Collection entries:

== Segment start ==

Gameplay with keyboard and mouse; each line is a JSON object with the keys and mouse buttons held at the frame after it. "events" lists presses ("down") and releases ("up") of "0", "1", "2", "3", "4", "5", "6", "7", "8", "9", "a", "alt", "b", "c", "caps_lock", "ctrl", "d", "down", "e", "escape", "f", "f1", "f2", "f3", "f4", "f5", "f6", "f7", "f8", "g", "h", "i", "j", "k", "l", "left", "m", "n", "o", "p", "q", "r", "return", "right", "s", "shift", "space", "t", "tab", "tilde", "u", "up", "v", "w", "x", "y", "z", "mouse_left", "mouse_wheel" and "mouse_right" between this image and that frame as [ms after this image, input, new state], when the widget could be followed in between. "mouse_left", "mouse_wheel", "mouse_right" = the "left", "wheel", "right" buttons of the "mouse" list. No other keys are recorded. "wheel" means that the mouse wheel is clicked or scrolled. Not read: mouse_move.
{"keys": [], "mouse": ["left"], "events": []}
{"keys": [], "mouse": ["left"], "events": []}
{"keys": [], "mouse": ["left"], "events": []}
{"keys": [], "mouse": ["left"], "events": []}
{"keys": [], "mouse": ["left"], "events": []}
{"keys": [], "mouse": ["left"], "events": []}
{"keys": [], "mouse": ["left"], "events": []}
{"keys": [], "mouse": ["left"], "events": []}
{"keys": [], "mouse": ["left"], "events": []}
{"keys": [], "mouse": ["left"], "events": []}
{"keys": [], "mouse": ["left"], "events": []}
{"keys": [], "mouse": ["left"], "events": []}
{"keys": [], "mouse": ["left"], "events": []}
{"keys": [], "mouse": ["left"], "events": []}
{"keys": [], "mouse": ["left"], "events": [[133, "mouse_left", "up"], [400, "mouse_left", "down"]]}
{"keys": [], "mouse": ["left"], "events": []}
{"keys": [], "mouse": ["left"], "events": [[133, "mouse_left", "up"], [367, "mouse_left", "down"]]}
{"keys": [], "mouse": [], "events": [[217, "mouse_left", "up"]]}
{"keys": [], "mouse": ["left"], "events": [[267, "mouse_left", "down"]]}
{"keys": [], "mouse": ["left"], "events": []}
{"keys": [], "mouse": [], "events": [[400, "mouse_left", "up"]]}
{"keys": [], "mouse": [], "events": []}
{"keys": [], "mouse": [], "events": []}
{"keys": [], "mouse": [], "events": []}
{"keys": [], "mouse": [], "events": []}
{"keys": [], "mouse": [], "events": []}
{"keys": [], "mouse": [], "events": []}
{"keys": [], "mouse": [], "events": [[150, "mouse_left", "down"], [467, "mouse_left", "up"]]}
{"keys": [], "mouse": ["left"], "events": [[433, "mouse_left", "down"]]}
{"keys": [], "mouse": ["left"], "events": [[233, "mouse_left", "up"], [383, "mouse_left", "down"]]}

== Segment end ==

### WHAT THE TASK ASKS:
Write out each entry above exactly as it is written.

### OUTPUT FOR THIS TASK:
Gameplay with keyboard and mouse; each line is a JSON object with the keys and mouse buttons held at the frame after it. "events" lists presses ("down") and releases ("up") of "0", "1", "2", "3", "4", "5", "6", "7", "8", "9", "a", "alt", "b", "c", "caps_lock", "ctrl", "d", "down", "e", "escape", "f", "f1", "f2", "f3", "f4", "f5", "f6", "f7", "f8", "g", "h", "i", "j", "k", "l", "left", "m", "n", "o", "p", "q", "r", "return", "right", "s", "shift", "space", "t", "tab", "tilde", "u", "up", "v", "w", "x", "y", "z", "mouse_left", "mouse_wheel" and "mouse_right" between this image and that frame as [ms after this image, input, new state], when the widget could be followed in between. "mouse_left", "mouse_wheel", "mouse_right" = the "left", "wheel", "right" buttons of the "mouse" list. No other keys are recorded. "wheel" means that the mouse wheel is clicked or scrolled. Not read: mouse_move.
{"keys": [], "mouse": ["left"], "events": []}
{"keys": [], "mouse": ["left"], "events": []}
{"keys": [], "mouse": ["left"], "events": []}
{"keys": [], "mouse": ["left"], "events": []}
{"keys": [], "mouse": ["left"], "events": []}
{"keys": [], "mouse": ["left"], "events": []}
{"keys": [], "mouse": ["left"], "events": []}
{"keys": [], "mouse": ["left"], "events": []}
{"keys": [], "mouse": ["left"], "events": []}
{"keys": [], "mouse": ["left"], "events": []}
{"keys": [], "mouse": ["left"], "events": []}
{"keys": [], "mouse": ["left"], "events": []}
{"keys": [], "mouse": ["left"], "events": []}
{"keys": [], "mouse": ["left"], "events": []}
{"keys": [], "mouse": ["left"], "events": [[133, "mouse_left", "up"], [400, "mouse_left", "down"]]}
{"keys": [], "mouse": ["left"], "events": []}
{"keys": [], "mouse": ["left"], "events": [[133, "mouse_left", "up"], [367, "mouse_left", "down"]]}
{"keys": [], "mouse": [], "events": [[217, "mouse_left", "up"]]}
{"keys": [], "mouse": ["left"], "events": [[267, "mouse_left", "down"]]}
{"keys": [], "mouse": ["left"], "events": []}
{"keys": [], "mouse": [], "events": [[400, "mouse_left", "up"]]}
{"keys": [], "mouse": [], "events": []}
{"keys": [], "mouse": [], "events": []}
{"keys": [], "mouse": [], "events": []}
{"keys": [], "mouse": [], "events": []}
{"keys": [], "mouse": [], "events": []}
{"keys": [], "mouse": [], "events": []}
{"keys": [], "mouse": [], "events": [[150, "mouse_left", "down"], [467, "mouse_left", "up"]]}
{"keys": [], "mouse": ["left"], "events": [[433, "mouse_left", "down"]]}
{"keys": [], "mouse": ["left"], "events": [[233, "mouse_left", "up"], [383, "mouse_left", "down"]]}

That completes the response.